Candidates supporting Venezuelan President Nicolas Maduro secured control of the national congress, the electoral board said on Monday, after a parliamentary election which opposition leaders boycotted because of what they claimed was fraud.
The electoral board’s president, Indira Alfonzo, said in comments broadcast on state television that 67.6% of 5.2 million votes cast in Sunday’s election were for pro-Maduro candidates, but only 31% of eligible voters participated in the ballot.
The result returns congress – the last state institution not in the hands of the ruling Socialist Party – to Maduro’s allies despite an economy in ruins, US sanctions that stifle the OPEC nation’s oil exports and the emigration of some 5 million citizens.
Lines were short at polling places across Venezuela on Sunday as many voters heeded opposition leader Juan Guaido’s call for a boycott. In some areas, there were longer queues to buy scarce fuel than to cast a vote.
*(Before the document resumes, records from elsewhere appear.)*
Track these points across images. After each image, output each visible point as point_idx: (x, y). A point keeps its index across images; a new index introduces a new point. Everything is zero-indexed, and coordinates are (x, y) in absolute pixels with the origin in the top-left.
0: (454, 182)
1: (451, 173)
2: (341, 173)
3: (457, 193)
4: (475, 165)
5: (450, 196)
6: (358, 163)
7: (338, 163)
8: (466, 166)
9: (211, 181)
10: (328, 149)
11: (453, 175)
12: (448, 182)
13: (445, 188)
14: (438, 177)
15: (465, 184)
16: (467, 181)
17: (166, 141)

Members of the new congress will have few tools to improve the lives of people in a country where monthly salaries rarely cover the cost of a day’s groceries. Their election will also not improve Maduro’s reputation among Western nations for mismanagement and undermining human rights.
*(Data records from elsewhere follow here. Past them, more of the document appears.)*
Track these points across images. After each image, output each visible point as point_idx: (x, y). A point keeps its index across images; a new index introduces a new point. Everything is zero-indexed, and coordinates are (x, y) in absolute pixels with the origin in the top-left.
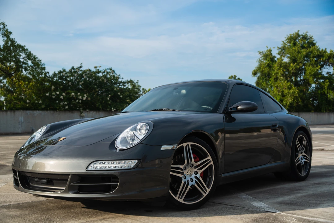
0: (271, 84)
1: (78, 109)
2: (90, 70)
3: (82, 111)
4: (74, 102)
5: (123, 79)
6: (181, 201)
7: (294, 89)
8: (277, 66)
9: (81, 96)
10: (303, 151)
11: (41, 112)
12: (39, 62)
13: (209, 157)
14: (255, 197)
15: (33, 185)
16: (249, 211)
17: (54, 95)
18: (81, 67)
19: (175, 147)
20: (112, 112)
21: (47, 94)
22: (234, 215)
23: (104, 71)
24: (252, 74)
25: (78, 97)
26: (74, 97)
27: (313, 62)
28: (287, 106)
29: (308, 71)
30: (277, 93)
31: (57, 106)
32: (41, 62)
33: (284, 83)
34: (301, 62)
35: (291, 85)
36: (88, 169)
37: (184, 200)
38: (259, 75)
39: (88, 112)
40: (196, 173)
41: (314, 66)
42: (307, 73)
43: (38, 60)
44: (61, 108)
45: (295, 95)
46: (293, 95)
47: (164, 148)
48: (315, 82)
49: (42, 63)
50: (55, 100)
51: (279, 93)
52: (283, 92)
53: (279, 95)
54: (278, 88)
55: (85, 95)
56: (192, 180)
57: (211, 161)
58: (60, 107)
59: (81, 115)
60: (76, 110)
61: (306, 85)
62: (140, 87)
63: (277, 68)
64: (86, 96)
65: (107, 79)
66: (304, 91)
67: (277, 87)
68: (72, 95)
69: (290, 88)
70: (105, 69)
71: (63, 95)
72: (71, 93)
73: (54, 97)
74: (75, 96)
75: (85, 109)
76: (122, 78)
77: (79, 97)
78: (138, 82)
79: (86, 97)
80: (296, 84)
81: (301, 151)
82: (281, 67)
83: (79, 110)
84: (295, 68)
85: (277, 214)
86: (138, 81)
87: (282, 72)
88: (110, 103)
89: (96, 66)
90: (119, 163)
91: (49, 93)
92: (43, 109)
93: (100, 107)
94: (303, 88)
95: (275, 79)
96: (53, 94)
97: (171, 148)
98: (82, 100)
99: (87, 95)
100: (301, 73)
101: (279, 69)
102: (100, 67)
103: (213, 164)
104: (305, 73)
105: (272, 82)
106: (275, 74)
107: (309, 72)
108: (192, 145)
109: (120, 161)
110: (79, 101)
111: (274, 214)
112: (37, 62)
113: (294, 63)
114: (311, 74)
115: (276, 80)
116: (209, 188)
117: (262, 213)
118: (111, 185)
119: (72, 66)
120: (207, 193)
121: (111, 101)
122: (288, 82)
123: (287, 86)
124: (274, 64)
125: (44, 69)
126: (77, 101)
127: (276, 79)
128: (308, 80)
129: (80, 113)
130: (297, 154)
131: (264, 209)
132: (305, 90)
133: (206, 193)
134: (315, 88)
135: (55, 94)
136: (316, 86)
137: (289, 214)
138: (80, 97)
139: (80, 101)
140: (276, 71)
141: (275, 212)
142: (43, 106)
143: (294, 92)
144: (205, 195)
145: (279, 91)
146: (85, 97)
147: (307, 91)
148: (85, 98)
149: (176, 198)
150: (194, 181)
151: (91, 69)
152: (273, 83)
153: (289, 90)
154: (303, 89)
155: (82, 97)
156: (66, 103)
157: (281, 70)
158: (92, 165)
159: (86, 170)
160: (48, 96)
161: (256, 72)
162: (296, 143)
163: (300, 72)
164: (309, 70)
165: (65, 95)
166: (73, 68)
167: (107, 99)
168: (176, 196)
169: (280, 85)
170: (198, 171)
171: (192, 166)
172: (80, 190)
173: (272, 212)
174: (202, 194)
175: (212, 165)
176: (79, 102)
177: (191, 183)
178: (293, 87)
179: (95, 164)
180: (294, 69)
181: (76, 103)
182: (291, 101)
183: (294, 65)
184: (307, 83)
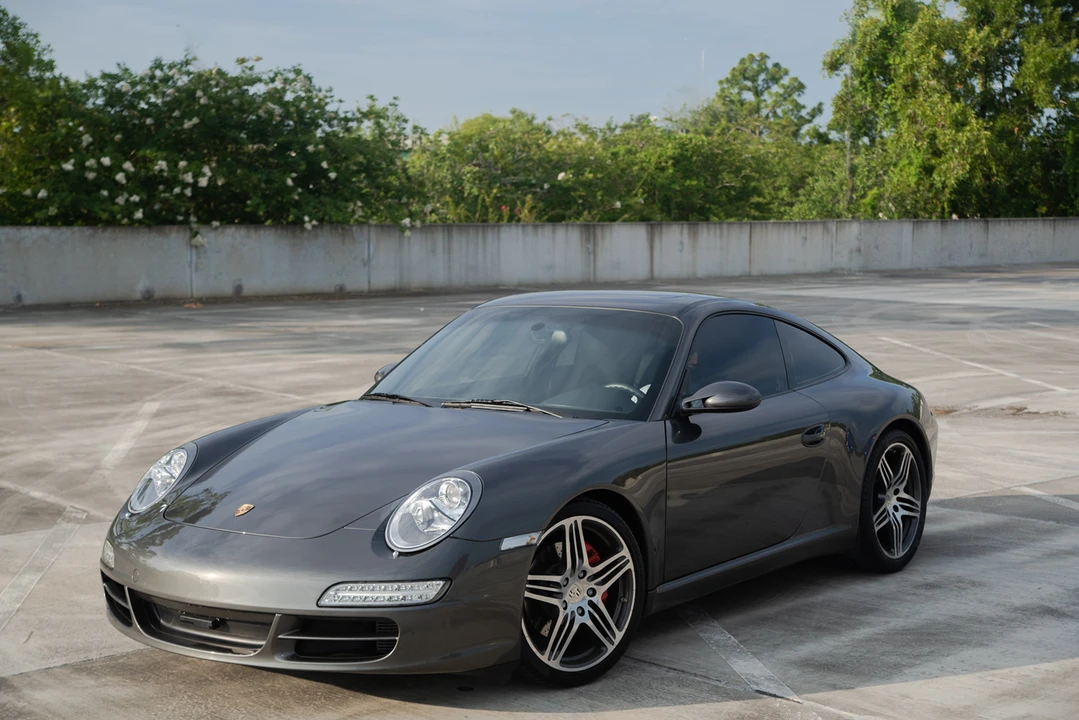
0: (890, 106)
1: (180, 218)
2: (220, 72)
3: (195, 226)
4: (167, 195)
5: (342, 104)
6: (555, 664)
7: (977, 128)
8: (917, 41)
9: (190, 174)
10: (902, 488)
11: (46, 231)
12: (31, 42)
13: (625, 552)
14: (745, 641)
15: (169, 625)
16: (716, 693)
17: (91, 169)
18: (187, 63)
19: (536, 538)
20: (305, 229)
21: (68, 166)
22: (678, 707)
23: (272, 75)
24: (821, 65)
25: (181, 176)
26: (165, 174)
27: (1055, 23)
28: (947, 190)
29: (1032, 60)
30: (910, 142)
31: (104, 211)
32: (38, 42)
33: (939, 106)
34: (1008, 24)
35: (963, 113)
36: (322, 603)
37: (562, 663)
38: (846, 70)
39: (216, 228)
40: (591, 593)
41: (1054, 41)
42: (1028, 69)
43: (28, 35)
44: (119, 216)
45: (977, 152)
46: (971, 152)
47: (508, 544)
48: (1054, 102)
49: (43, 44)
50: (97, 185)
51: (919, 144)
52: (933, 137)
53: (918, 148)
54: (916, 122)
55: (206, 170)
56: (580, 612)
57: (628, 562)
58: (113, 215)
59: (194, 241)
60: (173, 222)
61: (1021, 112)
62: (406, 121)
63: (914, 47)
64: (209, 174)
65: (284, 105)
66: (1012, 132)
67: (913, 119)
68: (157, 168)
69: (959, 124)
70: (276, 70)
71: (123, 171)
72: (153, 161)
73: (91, 176)
74: (170, 170)
75: (205, 221)
76: (341, 101)
77: (185, 176)
78: (397, 102)
79: (210, 179)
80: (988, 105)
81: (896, 487)
82: (929, 43)
83: (186, 222)
84: (984, 47)
85: (784, 701)
86: (395, 98)
87: (934, 62)
88: (296, 197)
89: (241, 57)
90: (398, 589)
91: (72, 161)
92: (52, 221)
93: (261, 213)
94: (1012, 122)
95: (905, 87)
96: (88, 164)
97: (524, 544)
98: (195, 185)
99: (212, 170)
100: (1005, 64)
101: (923, 51)
102: (259, 59)
103: (633, 569)
104: (1020, 64)
105: (896, 99)
106: (906, 70)
107: (1035, 64)
108: (584, 523)
109: (400, 584)
110: (182, 190)
111: (777, 703)
112: (24, 42)
113: (979, 28)
114: (1042, 71)
115: (910, 89)
116: (620, 631)
117: (748, 698)
118: (375, 641)
119: (154, 58)
120: (617, 641)
121: (300, 190)
122: (956, 98)
123: (951, 117)
124: (906, 30)
125: (50, 66)
126: (177, 190)
127: (912, 88)
128: (1030, 94)
129: (188, 233)
130: (880, 496)
131: (757, 684)
132: (1016, 129)
133: (613, 643)
134: (1055, 119)
135: (95, 166)
136: (1059, 113)
137: (813, 703)
138: (189, 178)
139: (188, 192)
140: (912, 58)
141: (781, 695)
142: (53, 211)
143: (973, 139)
144: (611, 648)
145: (919, 136)
146: (204, 175)
147: (1027, 134)
148: (206, 178)
149: (544, 658)
150: (587, 613)
151: (224, 69)
152: (899, 103)
153: (958, 131)
154: (1010, 127)
155: (196, 176)
156: (135, 198)
157: (932, 56)
158: (331, 592)
159: (318, 605)
160: (68, 173)
161: (837, 60)
162: (880, 466)
163: (1001, 60)
164: (1035, 57)
165: (132, 169)
166: (158, 65)
167: (285, 183)
168: (543, 654)
169: (924, 113)
170: (596, 587)
171: (582, 575)
172: (301, 652)
173: (775, 696)
174: (605, 645)
175: (629, 570)
176: (182, 194)
177: (579, 620)
178: (973, 121)
179: (338, 590)
180: (979, 50)
181: (171, 198)
182: (961, 172)
183: (982, 34)
184: (1026, 105)
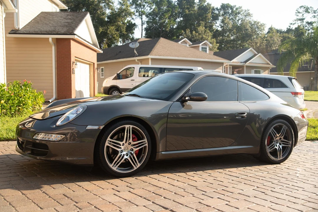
6: (114, 169)
13: (146, 140)
19: (101, 127)
36: (33, 138)
40: (132, 150)
47: (89, 127)
57: (146, 143)
108: (133, 128)
116: (140, 164)
120: (138, 167)
133: (136, 167)
150: (129, 156)
158: (36, 135)
168: (111, 164)
170: (133, 148)
171: (129, 144)
174: (133, 167)
175: (146, 146)
177: (125, 157)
The election closes a cycle that began in 2015 when the opposition won congress by a landslide, only to see their legislative powers swept aside by pro-government courts and the creation in 2017 of an all-powerful body known as the National Constituent Assembly.
Guaido, head of the current congress, had said Venezuelans should skip the vote and participate in a December 12 consultation that will ask citizens whether they reject Sunday’s vote and want a change of government.